I am not sure how to turn myself to stone to protect my heart from the corrosive effects of fear and feeling everything so deeply.

They throw out catchy phrases like, "feel the fear and do it anyway" but the words fall flat when I am faced with this new reality: facing a world that is terrifying and strange and where I may not be strong enough to stand, and simultaneously facing a world where injustice abounds and my friends need me to stand and be strong enough to fight for them.

I feel myself pulled back into the tension once more, finding myself caught in the middle of the spectrum of LIFE and DEATH. And while I've made so many steps in treatment anchoring me firmly on the side of LIFE, this Fear with a capital F claws at me, yanking me back towards the darkness, back towards self-destruction and despair. 

I don't know who or what to turn to: What do I hold onto these days?
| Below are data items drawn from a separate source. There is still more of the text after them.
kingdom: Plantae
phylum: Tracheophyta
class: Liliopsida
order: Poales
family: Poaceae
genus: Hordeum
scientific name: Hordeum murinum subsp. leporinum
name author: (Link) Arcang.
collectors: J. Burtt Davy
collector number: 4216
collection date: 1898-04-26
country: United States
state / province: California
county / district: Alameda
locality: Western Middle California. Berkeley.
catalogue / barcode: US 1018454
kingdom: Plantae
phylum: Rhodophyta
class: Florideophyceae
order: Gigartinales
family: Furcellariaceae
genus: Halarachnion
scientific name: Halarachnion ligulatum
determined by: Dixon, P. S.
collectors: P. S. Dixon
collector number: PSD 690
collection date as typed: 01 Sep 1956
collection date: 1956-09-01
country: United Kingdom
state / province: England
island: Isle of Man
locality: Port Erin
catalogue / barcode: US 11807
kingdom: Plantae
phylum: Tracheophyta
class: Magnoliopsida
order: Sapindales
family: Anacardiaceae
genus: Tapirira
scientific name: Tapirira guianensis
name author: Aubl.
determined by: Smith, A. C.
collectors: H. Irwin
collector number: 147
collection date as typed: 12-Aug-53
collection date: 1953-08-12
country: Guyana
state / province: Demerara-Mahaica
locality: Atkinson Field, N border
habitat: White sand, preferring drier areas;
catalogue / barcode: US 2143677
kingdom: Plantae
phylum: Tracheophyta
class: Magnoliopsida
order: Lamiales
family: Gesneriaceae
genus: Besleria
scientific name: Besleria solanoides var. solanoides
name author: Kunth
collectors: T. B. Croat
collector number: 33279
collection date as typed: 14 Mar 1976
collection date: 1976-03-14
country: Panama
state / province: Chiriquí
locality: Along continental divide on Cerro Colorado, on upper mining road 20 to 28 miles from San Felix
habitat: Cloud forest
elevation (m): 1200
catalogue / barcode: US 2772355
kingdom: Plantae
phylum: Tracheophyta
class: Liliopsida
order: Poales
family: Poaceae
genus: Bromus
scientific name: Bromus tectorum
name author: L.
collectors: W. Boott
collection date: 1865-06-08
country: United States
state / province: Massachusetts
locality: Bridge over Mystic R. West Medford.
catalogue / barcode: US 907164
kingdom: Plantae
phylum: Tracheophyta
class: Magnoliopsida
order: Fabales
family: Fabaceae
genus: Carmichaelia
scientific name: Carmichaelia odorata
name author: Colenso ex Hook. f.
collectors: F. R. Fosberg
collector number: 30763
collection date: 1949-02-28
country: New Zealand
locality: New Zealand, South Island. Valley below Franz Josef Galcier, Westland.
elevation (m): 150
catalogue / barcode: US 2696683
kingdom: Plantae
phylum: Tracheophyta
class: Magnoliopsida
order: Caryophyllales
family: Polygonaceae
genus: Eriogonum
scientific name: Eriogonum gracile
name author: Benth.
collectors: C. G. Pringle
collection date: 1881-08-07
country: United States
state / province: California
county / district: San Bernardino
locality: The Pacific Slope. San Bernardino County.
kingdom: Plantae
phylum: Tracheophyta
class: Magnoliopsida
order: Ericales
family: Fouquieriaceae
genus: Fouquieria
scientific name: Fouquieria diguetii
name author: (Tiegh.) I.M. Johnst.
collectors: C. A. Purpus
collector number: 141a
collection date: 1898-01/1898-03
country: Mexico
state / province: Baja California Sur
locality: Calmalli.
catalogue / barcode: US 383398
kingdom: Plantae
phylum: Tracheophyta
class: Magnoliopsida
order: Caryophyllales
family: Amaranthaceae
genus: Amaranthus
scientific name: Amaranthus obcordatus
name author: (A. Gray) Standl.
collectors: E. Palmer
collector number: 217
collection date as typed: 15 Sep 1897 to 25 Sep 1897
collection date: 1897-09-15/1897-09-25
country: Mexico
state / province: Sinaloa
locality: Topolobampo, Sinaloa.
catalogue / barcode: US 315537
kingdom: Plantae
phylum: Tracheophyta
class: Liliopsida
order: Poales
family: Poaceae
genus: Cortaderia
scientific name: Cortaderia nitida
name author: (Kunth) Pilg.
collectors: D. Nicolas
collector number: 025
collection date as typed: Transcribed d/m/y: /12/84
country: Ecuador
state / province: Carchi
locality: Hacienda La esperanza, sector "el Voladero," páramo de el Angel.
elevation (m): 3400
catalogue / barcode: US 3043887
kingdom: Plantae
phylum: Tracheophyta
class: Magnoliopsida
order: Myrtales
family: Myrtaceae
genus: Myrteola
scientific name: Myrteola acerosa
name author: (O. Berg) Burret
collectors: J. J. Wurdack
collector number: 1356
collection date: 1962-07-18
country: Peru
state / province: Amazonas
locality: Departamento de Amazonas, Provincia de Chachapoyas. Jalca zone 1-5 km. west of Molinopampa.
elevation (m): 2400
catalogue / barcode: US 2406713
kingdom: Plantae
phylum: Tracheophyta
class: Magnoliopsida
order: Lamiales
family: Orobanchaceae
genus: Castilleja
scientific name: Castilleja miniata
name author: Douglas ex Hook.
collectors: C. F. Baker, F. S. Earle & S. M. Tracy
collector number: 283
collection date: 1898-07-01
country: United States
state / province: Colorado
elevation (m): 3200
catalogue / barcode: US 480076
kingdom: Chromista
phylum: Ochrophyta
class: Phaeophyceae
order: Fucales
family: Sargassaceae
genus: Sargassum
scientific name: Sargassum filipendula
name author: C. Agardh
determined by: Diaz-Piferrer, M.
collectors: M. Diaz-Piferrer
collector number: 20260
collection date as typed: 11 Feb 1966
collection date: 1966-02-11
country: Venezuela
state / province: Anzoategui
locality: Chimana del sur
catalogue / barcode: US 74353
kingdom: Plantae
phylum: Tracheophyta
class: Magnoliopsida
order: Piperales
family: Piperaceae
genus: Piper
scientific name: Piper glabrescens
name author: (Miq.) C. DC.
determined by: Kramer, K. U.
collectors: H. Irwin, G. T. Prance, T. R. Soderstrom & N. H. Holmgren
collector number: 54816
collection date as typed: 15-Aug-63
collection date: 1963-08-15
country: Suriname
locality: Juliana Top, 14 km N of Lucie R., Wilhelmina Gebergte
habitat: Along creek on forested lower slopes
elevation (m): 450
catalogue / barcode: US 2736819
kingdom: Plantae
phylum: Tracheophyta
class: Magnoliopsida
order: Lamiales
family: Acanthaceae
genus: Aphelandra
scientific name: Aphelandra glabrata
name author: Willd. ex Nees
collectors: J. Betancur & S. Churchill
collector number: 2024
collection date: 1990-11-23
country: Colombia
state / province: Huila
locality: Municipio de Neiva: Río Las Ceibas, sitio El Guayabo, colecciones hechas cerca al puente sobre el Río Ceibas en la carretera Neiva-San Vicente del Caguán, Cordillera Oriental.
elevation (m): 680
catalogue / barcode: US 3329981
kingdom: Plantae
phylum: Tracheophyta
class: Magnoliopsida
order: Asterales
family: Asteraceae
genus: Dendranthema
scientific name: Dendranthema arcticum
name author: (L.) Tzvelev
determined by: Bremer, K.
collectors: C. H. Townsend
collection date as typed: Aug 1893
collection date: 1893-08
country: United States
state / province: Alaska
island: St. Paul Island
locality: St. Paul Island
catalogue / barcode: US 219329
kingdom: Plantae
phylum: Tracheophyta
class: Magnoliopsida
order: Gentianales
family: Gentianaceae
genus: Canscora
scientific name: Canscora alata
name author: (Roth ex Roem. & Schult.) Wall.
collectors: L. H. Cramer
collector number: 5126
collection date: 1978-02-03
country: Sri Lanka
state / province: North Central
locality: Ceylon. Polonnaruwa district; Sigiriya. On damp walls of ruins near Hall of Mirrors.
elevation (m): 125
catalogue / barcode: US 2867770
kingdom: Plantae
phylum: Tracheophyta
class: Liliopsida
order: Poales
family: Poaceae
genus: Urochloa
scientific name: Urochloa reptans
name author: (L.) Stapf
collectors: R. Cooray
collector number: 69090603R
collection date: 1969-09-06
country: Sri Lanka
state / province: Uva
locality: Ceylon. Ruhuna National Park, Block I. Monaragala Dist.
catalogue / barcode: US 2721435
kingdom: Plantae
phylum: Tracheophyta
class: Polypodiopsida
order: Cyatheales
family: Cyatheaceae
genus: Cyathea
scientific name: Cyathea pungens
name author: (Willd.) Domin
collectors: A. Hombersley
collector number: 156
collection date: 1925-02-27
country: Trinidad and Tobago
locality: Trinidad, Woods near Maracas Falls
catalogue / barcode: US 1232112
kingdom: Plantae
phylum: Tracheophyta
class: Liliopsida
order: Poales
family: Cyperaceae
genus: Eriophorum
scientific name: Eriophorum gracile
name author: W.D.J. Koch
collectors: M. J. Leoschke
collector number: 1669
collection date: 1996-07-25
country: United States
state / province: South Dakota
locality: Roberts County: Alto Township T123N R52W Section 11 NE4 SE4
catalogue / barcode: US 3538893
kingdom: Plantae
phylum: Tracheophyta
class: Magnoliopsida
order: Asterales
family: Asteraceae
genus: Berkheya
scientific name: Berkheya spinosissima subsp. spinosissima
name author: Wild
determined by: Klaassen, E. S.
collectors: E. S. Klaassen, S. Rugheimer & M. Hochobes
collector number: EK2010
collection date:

What's pumping air into my lungs? What will be the story of my survival? 

I close my eyes and take a deep breath and pull my fuzzy purple blanket up around my shoulders and think of how I got to this place, how I started eating again and how I pushed through each meal and how I began to heal my own wounds.

And I remember the staff at the treatment center bringing over a keyboard to the hospital so that I could play, so that I could sing. It was my antidote to the meals that I thought were going to kill me, it was my refuge after difficult conversations in family therapy, it was one place where the anxiety dissipated and I felt at peace. And I remember reading my spoken word pieces to the therapist, feeling confident and grounded for the first time in ages. I remember writing till I felt like the pain was out of me, till it was on paper and I could breathe again.

There is an Andrea Gibson poem that says "We have to create. It is the only thing louder than destruction." 

That is my answer, at least for right now: not turning my heart to stone, but creating. I have to create.  I have to. I have to pursue art with everything in me, dive into that which is holding me and pulsing through my veins lifelifelife. 

No cheesy platitudes will help right now - the fear is too strong and the world too bleak. But I can create, countering destruction and uncertainty with the best weapons in my toolbox.